A sustainable approach to planning future finances

With many businesses’ heads being turned in the direction of supporting the environment, Members Goldby Wealth Management shares its best practice when applying sustainability to future finances.

  1. Think ahead

Having a plan is everything. Thinking about what you’ll need to earn as you retire is a great way to begin to think about how much to invest in a pension, that strategy should act like a compass in everything you do through life.

Thinking about setting the right insurances and protections in place is another way of safeguarding futures for families. And sometimes we understand life can be influx, circumstances change and so being agile enough to plan for unsettled periods is a sensible strategy.

  1. Get to know the products that are available to you and what it all means

Reading around the different products that are available on the investment market before seeking the help of an advisor is a good way to wise up.  There are some great books available which simplify and demystify the jargon. Getting information from a variety of sources is key…newspapers, magazines and books on the wealth management industry enabling people to make smart investment choices.

  1. Nurture great financial partnerships

Recommendation is the best way to find a Financial Adviser you trust and can work with. It’s a personal relationship so friends and family are a good source of information and give great real-life examples of where they have felt a good partnership has given them the financial security they set out to find. As with all relationships, putting time and effort in will bear better fruit! Communicating well and regularly is key.
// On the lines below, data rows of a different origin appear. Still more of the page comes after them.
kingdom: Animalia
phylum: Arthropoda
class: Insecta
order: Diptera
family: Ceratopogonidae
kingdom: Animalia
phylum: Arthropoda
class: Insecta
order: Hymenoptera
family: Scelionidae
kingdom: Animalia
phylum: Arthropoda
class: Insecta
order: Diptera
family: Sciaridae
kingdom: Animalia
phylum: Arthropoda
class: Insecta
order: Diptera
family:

It might also be that a wealth management picture is spread across different providers and keeping a handle of who these are will make life easier and simplifying is often the best approach.
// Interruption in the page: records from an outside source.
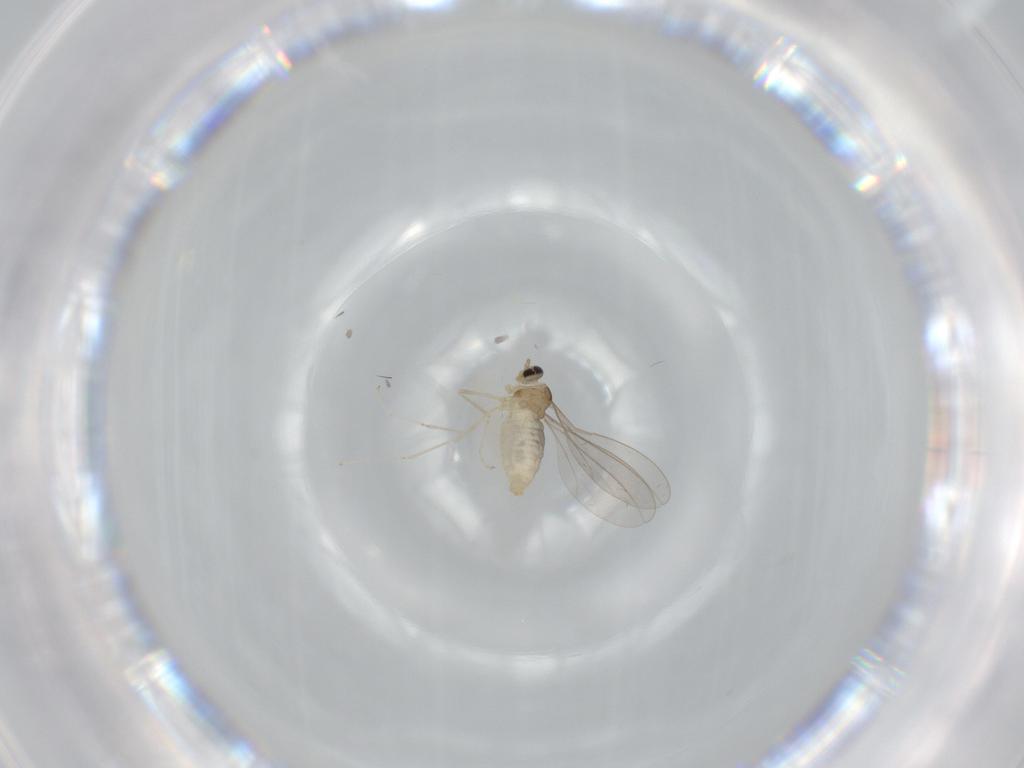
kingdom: Animalia
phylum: Arthropoda
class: Insecta
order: Diptera
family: Cecidomyiidae
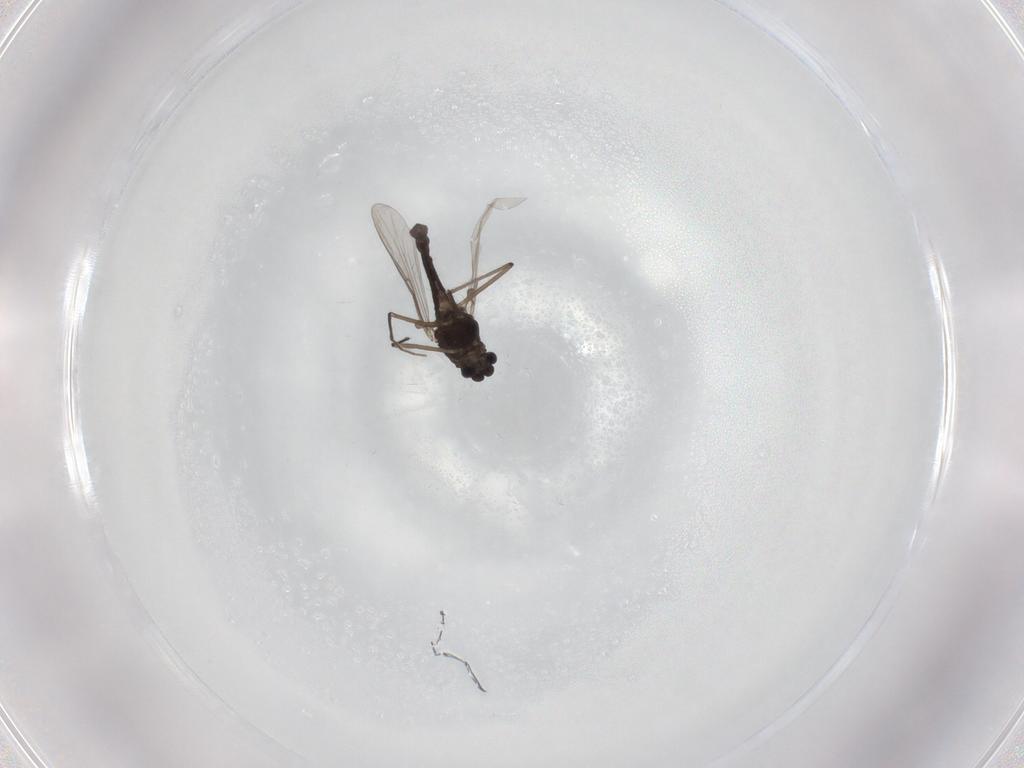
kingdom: Animalia
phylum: Arthropoda
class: Insecta
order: Diptera
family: Chironomidae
  1. Review your wealth management picture regularly

As part of most wealth management strategies, a good financial adviser will have an annual review as part of their customer charter (as a minimum).  These reviews are important as investments will change (as the adverts say investments can down as well as up!) simple changes to portfolio choices can for example limit the peeks and troughs.

Quarterly touch points are recommended, and this can be through marketing materials such as newsletters, investment magazines or regular portfolio rebalancing reviews – these aren’t time consuming but keep people in touch with their advisers and investments.